Publicado 15/07/2025 14:30

Primeiro-ministro iraquiano pede investigação sobre ataques de drones a campos de petróleo no Curdistão iraquiano

Bagdá denuncia "um ataque aos esforços do Estado" para garantir a estabilidade no país

Archivo - Arquivo - Primeiro-ministro do Iraque, Mohamed Shia al Sudani
Hadi Mizban/AP Pool/dpa - Arquivo

MADRID, 15 jul. (EUROPA PRESS) -

O primeiro-ministro do Iraque, Mohamed Shia al Sudani, pediu nesta terça-feira uma investigação sobre os recentes ataques de drones a dois campos de petróleo na região semi-autônoma do Curdistão iraquiano, alegando que eles "constituem um ataque aos esforços do Estado" para garantir a estabilidade no país.

"Al-Sudani ordenou que as autoridades competentes iniciem uma investigação imediata e completa para identificar os autores desses ataques e tomem medidas firmes para responsabilizá-los, sem hesitação ou leniência", diz uma declaração do porta-voz do chefe de governo, Saba al-Numan, publicada no site de rede social X.

Ele prometeu "tomar todas as medidas necessárias para proteger a infraestrutura vital e fortalecer o sistema de defesa para evitar a recorrência de tais atos, salvaguardar a soberania do Iraque e defender os direitos de seu povo". "O governo iraquiano (...) não permitirá que nenhuma ameaça prejudique os interesses do povo iraquiano", acrescentou.

"A natureza e o momento desses atos criminosos indicam uma intenção maliciosa de semear confusão e prejudicar o Iraque e suas instituições vitais", disse ele, lamentando que o ataque a dois campos de petróleo "represente uma ameaça direta aos interesses do povo iraquiano".

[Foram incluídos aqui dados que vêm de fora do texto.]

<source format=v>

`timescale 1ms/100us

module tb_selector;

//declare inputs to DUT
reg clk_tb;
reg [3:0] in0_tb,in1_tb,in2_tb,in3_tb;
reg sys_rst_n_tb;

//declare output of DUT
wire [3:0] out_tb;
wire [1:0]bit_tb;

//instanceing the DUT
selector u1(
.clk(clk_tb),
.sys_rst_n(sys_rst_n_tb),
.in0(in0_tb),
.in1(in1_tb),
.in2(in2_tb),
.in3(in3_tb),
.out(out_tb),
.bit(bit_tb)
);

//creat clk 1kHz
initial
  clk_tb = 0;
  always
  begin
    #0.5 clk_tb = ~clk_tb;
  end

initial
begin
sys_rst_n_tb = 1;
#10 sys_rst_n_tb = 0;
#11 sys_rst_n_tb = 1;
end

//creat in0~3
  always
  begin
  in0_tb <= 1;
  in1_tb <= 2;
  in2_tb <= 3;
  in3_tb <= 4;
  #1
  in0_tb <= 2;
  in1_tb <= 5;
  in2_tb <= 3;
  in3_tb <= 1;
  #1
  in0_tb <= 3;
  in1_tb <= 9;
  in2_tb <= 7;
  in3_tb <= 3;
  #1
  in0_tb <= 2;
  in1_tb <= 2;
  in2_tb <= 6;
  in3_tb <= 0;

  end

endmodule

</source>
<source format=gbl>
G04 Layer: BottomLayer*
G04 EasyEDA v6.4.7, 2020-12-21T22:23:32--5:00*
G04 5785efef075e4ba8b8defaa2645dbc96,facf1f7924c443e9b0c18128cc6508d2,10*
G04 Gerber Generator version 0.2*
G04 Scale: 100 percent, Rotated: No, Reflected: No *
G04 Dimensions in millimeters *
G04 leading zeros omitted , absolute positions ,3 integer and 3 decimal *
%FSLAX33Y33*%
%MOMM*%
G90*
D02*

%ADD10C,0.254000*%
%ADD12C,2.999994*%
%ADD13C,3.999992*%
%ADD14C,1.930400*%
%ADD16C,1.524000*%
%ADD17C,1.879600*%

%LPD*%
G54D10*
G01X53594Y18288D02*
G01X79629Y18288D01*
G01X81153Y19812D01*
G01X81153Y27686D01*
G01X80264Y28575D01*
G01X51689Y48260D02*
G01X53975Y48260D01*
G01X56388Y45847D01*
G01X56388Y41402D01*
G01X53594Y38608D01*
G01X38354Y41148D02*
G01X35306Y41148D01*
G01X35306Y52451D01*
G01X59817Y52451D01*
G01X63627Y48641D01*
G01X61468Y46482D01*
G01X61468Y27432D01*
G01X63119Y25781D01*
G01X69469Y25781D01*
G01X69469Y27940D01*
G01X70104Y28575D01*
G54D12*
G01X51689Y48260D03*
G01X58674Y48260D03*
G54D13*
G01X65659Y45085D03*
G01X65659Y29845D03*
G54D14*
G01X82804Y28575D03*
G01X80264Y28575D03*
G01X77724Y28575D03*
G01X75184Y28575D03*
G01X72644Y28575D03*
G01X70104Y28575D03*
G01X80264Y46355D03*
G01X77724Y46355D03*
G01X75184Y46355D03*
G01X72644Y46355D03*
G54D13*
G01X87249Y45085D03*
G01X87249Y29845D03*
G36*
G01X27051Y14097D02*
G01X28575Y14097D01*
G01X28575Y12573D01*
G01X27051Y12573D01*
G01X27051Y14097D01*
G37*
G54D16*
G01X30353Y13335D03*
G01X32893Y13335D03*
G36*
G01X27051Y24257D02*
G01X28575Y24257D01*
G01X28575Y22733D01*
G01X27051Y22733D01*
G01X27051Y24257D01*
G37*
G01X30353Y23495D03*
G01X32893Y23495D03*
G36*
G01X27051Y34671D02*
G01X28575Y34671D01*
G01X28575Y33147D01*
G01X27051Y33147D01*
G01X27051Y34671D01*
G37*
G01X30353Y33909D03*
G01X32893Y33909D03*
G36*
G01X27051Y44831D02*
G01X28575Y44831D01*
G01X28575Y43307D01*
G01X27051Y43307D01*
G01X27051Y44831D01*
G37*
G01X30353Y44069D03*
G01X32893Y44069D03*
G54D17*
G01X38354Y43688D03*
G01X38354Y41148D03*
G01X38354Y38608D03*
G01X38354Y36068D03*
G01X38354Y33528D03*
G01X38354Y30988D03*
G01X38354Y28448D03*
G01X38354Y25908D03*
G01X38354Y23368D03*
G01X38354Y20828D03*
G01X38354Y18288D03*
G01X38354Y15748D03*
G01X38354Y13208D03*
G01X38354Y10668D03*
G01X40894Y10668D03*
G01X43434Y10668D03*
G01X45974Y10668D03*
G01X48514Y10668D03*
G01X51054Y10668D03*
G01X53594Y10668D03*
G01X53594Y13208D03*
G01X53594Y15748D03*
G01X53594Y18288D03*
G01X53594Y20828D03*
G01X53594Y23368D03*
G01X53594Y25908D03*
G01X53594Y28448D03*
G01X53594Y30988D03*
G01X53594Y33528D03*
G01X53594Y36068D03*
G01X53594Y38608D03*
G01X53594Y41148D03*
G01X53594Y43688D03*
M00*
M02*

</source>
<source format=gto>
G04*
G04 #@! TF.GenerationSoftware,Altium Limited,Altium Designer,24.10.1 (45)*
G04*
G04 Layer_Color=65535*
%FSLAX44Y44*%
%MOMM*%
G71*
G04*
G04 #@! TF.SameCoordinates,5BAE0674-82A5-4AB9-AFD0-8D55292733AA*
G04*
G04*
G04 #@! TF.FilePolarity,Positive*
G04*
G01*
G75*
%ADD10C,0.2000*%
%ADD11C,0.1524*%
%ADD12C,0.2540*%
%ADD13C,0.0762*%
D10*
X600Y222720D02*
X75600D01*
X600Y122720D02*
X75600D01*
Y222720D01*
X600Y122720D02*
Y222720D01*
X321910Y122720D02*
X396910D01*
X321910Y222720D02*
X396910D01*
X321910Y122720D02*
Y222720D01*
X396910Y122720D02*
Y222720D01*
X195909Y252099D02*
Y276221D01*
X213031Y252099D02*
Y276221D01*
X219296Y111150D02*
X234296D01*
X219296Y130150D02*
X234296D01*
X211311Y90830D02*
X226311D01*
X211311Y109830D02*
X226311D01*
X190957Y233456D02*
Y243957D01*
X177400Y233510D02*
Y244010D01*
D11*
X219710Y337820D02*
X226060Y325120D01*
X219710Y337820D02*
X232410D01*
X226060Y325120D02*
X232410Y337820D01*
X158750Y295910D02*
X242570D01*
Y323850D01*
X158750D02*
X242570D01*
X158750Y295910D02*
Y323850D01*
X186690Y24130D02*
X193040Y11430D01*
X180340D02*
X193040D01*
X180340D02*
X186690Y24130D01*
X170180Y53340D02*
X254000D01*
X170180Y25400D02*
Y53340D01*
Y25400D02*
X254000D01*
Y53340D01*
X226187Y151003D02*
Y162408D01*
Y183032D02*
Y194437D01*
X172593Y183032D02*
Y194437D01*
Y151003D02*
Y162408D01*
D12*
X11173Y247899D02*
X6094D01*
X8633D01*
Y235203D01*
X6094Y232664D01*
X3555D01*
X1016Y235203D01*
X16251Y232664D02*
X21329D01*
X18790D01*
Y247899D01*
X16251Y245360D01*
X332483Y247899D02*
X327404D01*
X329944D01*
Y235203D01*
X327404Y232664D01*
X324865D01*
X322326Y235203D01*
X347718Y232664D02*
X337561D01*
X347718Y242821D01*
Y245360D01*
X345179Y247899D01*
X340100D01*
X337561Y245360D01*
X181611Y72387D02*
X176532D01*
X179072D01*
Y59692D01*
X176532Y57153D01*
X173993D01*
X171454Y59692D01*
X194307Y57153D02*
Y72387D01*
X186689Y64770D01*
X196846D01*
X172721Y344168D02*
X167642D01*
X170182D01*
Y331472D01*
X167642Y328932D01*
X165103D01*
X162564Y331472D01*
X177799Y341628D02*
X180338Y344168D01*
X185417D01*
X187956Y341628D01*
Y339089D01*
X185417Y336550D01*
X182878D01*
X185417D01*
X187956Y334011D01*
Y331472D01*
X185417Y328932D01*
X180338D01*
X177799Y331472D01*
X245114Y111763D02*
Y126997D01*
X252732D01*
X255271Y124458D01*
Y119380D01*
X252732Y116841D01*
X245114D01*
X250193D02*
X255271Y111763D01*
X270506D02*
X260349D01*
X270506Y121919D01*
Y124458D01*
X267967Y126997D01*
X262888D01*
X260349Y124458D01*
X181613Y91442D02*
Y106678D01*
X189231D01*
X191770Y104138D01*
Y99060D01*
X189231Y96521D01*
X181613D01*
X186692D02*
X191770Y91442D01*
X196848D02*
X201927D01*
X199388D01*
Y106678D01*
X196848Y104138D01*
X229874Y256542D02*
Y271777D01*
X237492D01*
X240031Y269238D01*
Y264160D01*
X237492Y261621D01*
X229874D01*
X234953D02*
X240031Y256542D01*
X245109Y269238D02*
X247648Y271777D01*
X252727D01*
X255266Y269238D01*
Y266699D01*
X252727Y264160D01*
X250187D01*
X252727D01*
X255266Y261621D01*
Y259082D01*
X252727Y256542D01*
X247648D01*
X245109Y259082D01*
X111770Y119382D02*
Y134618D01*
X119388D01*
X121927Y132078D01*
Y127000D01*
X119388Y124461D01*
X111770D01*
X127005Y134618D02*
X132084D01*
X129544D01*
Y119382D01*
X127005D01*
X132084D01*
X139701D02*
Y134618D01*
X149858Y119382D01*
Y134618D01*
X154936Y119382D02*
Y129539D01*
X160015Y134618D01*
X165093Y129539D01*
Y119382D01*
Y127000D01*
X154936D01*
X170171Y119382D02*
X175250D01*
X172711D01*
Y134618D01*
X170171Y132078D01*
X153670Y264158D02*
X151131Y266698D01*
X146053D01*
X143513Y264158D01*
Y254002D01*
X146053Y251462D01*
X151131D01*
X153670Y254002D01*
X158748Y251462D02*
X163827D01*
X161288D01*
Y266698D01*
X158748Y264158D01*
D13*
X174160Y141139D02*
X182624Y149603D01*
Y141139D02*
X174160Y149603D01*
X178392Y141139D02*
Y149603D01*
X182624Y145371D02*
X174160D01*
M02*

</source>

A Presidência do Iraque, que também condenou os ataques "flagrantes", disse que sua repetição "ameaça a segurança e a estabilidade do país, enfraquece a economia, prejudica os interesses públicos do Estado e representa uma ameaça à segurança pública".

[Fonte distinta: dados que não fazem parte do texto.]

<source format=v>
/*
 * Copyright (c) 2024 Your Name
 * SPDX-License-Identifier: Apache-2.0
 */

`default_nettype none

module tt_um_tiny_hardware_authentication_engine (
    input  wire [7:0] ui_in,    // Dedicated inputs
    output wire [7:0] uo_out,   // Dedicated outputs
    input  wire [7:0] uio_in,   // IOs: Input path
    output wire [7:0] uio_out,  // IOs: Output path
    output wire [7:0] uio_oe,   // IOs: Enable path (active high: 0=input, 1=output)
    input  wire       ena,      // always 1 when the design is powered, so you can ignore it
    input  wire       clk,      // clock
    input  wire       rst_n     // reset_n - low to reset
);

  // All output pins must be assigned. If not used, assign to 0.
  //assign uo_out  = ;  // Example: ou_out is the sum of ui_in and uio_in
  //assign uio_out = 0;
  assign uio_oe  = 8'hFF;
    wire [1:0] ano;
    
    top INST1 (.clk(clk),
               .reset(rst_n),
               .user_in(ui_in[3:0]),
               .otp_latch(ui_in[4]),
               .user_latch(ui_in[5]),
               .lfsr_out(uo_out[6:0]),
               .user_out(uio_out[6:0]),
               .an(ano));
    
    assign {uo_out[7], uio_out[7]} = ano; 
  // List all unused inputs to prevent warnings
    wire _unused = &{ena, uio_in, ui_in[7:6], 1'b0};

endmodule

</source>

"Isso exige maiores esforços para proteger nossos recursos econômicos e criar um ambiente propício para que as empresas de investimento operem no país", enfatizou, ao mesmo tempo em que pediu às agências de segurança do governo federal e regional que "tomem medidas urgentes e apropriadas para descobrir os autores e evitar a recorrência de tais ataques terroristas".

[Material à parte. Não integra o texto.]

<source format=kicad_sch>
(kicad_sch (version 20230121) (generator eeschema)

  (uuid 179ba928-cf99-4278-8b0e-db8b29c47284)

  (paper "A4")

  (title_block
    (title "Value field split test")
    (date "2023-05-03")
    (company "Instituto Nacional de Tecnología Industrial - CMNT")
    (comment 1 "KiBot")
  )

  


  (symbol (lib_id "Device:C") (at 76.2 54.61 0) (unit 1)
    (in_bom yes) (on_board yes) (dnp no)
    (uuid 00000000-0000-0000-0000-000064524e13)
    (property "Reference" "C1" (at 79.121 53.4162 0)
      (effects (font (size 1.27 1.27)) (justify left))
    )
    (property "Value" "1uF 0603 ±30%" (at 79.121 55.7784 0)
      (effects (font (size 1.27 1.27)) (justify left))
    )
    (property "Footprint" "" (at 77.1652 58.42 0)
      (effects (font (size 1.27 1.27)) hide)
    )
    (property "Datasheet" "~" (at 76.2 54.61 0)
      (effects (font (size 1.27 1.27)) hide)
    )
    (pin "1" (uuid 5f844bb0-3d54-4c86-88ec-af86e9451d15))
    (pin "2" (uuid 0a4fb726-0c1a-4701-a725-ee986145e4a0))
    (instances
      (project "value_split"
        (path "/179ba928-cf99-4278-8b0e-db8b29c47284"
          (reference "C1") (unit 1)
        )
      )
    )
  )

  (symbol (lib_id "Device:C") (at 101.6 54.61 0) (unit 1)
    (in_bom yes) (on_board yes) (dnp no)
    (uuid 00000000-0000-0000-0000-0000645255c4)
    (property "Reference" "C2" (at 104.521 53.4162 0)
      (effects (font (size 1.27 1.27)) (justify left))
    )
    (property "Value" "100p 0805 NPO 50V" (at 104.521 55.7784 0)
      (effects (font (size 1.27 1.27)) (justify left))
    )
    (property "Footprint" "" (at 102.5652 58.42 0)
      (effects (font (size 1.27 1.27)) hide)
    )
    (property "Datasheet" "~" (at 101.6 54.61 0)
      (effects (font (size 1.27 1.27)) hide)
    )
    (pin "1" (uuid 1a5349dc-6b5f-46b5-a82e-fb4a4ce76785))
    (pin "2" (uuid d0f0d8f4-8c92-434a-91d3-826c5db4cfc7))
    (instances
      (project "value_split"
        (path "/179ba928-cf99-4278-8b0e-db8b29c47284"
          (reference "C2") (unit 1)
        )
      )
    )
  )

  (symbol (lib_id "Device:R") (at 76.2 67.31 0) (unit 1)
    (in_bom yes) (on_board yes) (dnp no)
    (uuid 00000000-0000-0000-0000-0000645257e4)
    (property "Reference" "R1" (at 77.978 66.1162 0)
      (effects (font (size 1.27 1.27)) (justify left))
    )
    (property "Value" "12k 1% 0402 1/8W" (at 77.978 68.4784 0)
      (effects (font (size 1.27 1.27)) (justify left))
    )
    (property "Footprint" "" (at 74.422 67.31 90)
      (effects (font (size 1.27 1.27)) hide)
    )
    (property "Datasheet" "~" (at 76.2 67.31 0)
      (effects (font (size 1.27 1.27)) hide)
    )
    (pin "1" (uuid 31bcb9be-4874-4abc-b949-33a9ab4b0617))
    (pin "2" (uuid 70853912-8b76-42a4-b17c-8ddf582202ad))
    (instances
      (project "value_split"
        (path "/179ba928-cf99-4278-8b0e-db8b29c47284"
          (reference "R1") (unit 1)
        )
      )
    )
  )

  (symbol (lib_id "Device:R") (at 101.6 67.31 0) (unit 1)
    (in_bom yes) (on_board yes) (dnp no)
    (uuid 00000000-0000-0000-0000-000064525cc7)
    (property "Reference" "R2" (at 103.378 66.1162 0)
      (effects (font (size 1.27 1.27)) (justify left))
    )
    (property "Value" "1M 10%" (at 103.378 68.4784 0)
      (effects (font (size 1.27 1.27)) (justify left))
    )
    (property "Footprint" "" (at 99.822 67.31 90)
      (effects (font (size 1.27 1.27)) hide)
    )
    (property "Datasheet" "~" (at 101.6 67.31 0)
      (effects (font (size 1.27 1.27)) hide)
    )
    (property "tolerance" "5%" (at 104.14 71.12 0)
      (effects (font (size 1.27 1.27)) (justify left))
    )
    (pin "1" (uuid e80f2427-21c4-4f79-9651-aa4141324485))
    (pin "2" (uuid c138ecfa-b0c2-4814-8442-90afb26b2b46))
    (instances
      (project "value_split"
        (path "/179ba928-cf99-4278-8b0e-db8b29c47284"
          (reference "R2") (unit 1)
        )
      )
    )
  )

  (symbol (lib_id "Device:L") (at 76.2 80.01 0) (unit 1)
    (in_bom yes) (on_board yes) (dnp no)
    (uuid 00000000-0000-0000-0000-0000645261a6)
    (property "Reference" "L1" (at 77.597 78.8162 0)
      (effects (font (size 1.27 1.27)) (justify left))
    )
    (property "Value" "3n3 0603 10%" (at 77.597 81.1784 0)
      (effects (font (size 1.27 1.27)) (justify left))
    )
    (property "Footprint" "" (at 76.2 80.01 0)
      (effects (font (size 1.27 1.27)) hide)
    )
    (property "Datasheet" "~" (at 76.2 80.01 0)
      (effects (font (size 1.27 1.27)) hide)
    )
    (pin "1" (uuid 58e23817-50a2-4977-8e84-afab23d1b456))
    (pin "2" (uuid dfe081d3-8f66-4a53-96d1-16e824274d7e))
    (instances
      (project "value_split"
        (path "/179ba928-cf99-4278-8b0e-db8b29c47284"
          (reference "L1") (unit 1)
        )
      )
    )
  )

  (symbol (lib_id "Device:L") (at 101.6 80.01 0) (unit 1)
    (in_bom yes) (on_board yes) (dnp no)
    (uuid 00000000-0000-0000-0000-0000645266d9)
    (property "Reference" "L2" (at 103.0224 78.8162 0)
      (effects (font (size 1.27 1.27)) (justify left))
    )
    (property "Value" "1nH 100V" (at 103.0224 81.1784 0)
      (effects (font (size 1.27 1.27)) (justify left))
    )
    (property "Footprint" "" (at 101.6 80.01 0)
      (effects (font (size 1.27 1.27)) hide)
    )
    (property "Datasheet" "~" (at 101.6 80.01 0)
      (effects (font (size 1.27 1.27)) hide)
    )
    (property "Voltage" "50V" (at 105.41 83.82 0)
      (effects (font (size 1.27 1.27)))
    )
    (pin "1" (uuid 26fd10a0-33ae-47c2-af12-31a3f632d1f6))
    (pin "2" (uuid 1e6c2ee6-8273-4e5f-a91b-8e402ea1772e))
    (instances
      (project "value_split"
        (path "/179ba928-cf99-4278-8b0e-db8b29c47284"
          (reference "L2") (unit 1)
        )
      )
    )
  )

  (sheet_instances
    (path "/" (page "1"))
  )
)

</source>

Esses eventos são os mais recentes de uma série de ataques com drones em partes da região semiautônoma do Curdistão, após a entrada em vigor, em 24 de junho, de um cessar-fogo entre Israel e o Irã, depois de um conflito de doze dias provocado pela ofensiva lançada pelas forças israelenses contra o país da Ásia Central.

As autoridades curdas acusaram as milícias pró-iranianas por esses ataques e criticaram o governo central por não agir, culpando as Forças de Mobilização Popular (PMF) - uma coalizão de milícias pró-iranianas agora integradas às forças de segurança - pelos incidentes.

Em resposta, o governo central rejeitou as acusações como "inaceitáveis", enquanto as PMF afirmaram que não estavam por trás dos ataques e acusaram o Estado Islâmico de estar por trás deles, embora até agora não tenha havido nenhuma reivindicação de responsabilidade pelos ataques, que até agora não resultaram em mortes.